Increase your knowledge of the topic of colonialism, which is defined as the control by one nation over a dependent area or people. Colonialism is often used synonymously with the term imperialism, although there are key differences between the two. While both refer to political or economic control by one nation over an “other,” colonialism involves the settlement of the colonizing power’s people in a new territory for the purpose of administration and exploitation of the territory’s natural resources and people, while imperialism can involve more indirect methods of domination. In that sense, colonialism is one of many expressions of imperialism.
Colonialism has been a feature of civilization since ancient times, when the Greeks, Romans, Egyptians, and Phoenicians built enormous empires through conquest and subsequent settlement of their people in newly conquered territories. Other empires followed suit, including the Islamic caliphates of the Middle Ages, which spread as a result of military victory, followed by the establishment of their culture and religion as colonizing influences.

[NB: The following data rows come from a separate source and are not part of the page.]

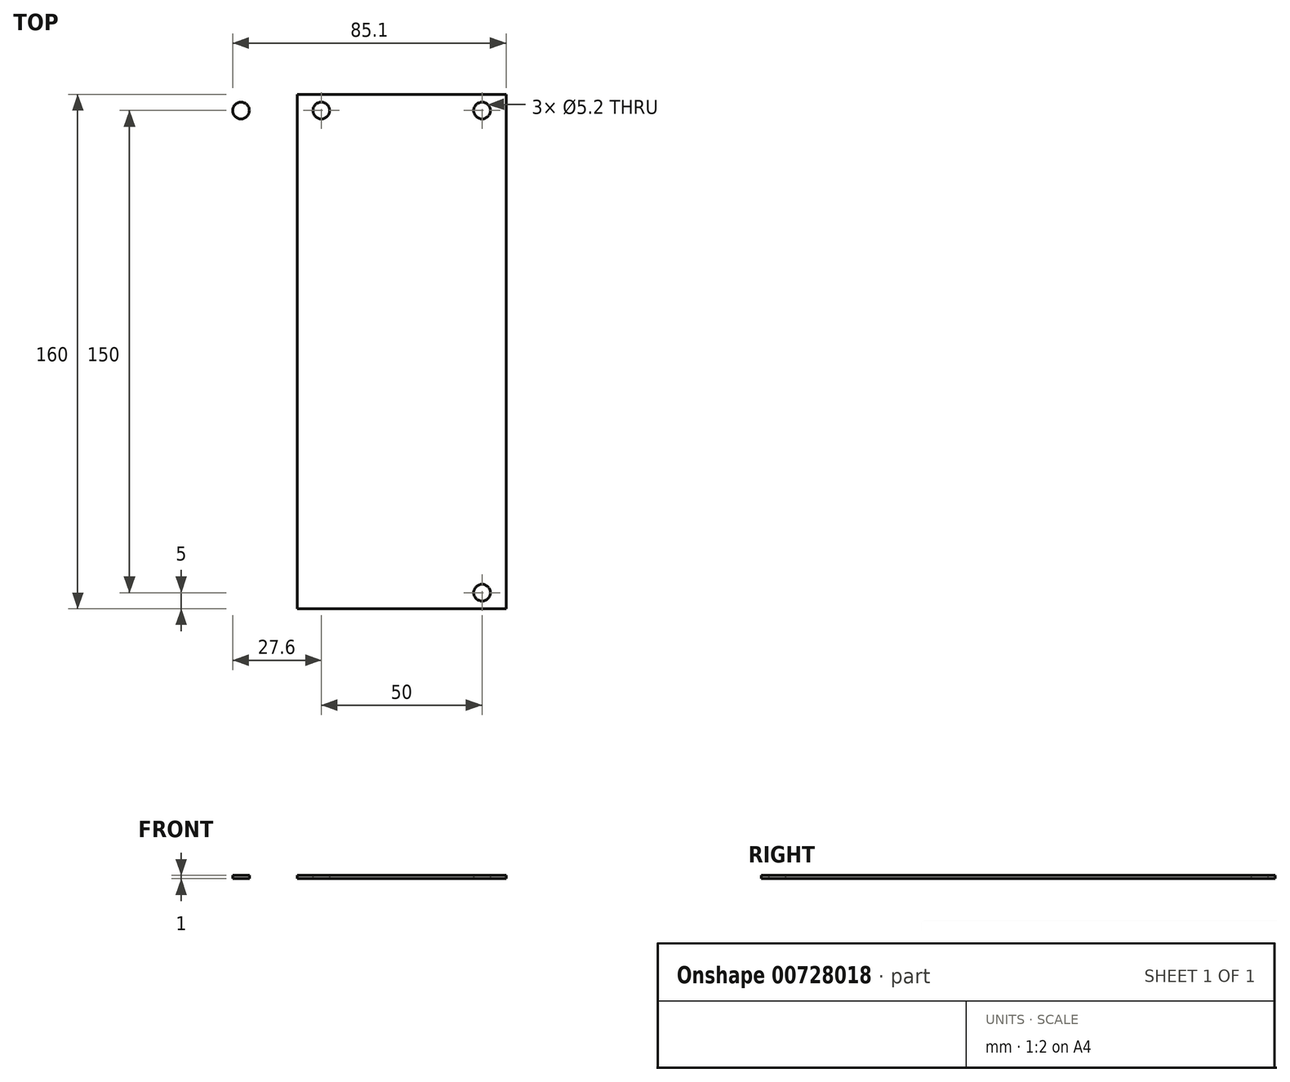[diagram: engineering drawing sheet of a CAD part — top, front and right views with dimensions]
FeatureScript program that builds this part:
annotation { "Feature Type Name" : "Feature", "Feature Type Description" : "" }
export const myFeature = defineFeature(function(context is Context, id is Id, definition is map)
    precondition{}
    {
        {
            var Q0;
            Q0=qCreatedBy(makeId("Top.planeOp"),FACE);
            var sketch = newSketch(context, id + "F0", { "sketchPlane" : qUnion([Q0])});
            skLineSegment(sketch, "E0.bottom", {"start": v(5, 0) * mm, "end": v(70, 0) * mm});
            skLineSegment(sketch, "E0.top", {"start": v(5, 160) * mm, "end": v(70, 160) * mm});
            skLineSegment(sketch, "E0.left", {"start": v(5, 0) * mm, "end": v(5, 160) * mm});
            skLineSegment(sketch, "E0.right", {"start": v(70, 0) * mm, "end": v(70, 160) * mm});
            skCircle(sketch, "E1", {"center": v(12.5, 155) * mm, "radius": 2.6 * mm});
            skCircle(sketch, "E2", {"center": v(62.5, 155) * mm, "radius": 2.6 * mm});
            skCircle(sketch, "E3", {"center": v(62.5, 5) * mm, "radius": 2.6 * mm});
            skLineSegment(sketch, "E4", {"start": v(0, 0) * mm, "end": v(0, 160) * mm});
            skCircle(sketch, "E5.MirrorC", {"center": v(-12.5, 155) * mm, "radius": 2.6 * mm});
            skCircle(sketch, "E6.MirrorC", {"center": v(-62.5, 155) * mm, "radius": 2.6 * mm});
            skLineSegment(sketch, "E7.MirrorCS", {"start": v(-5, 0) * mm, "end": v(-70, 0) * mm});
            skLineSegment(sketch, "E8.MirrorCS", {"start": v(-5, 160) * mm, "end": v(-70, 160) * mm});
            skLineSegment(sketch, "E9.MirrorCS", {"start": v(-70, 0) * mm, "end": v(-70, 160) * mm});
            skLineSegment(sketch, "E10.MirrorCS", {"start": v(-5, 0) * mm, "end": v(-5, 160) * mm});
            skCircle(sketch, "E11.MirrorC", {"center": v(-62.5, 5) * mm, "radius": 2.6 * mm});
            skSolve(sketch);
        }
        {
            var Q0;
            Q0=makeQuery(id+"F0.imprint","IMPRINT",FACE,{"disambiguationData":[TD([[makeQuery(id+"F0.imprint","IMPRINT",EDGE,{"derivedFrom":sQuery(id+"F0.wireOp",EDGE,"E0.bottom")}),1.0]])]});
            var Q1;
            Q1=makeQuery(id+"F0.imprint","IMPRINT",FACE,{"disambiguationData":[TD([[makeQuery(id+"F0.imprint","IMPRINT",EDGE,{"derivedFrom":sQuery(id+"F0.wireOp",EDGE,"E5.MirrorC")}),1.0]])]});
            extrude(context, id + "F1", {"entities" : qUnion([Q0, Q1]), "depth" : 1 * mm, "offsetDistance" : 25 * mm});
        }
    });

While colonialism isn’t specific to one people, group, or region, the concept is most closely associated with Western colonialism, beginning with the “Age of Discovery” in the fifteenth century. During that time period, advancements in navigation allowed European explorers, traders, and soldiers to travel farther and faster than they ever had before. Portugal led the way by establishing its first colonies in North Africa, followed by Spain, which established a vast empire in the Americas. The competition between those two nations soon expanded to include England, France, Germany, and the Netherlands, who fought for hegemony in Africa, the Americas, and Asia. Early colonial efforts were often masked as attempts to “civilize” indigenous peoples through conversion to Christianity.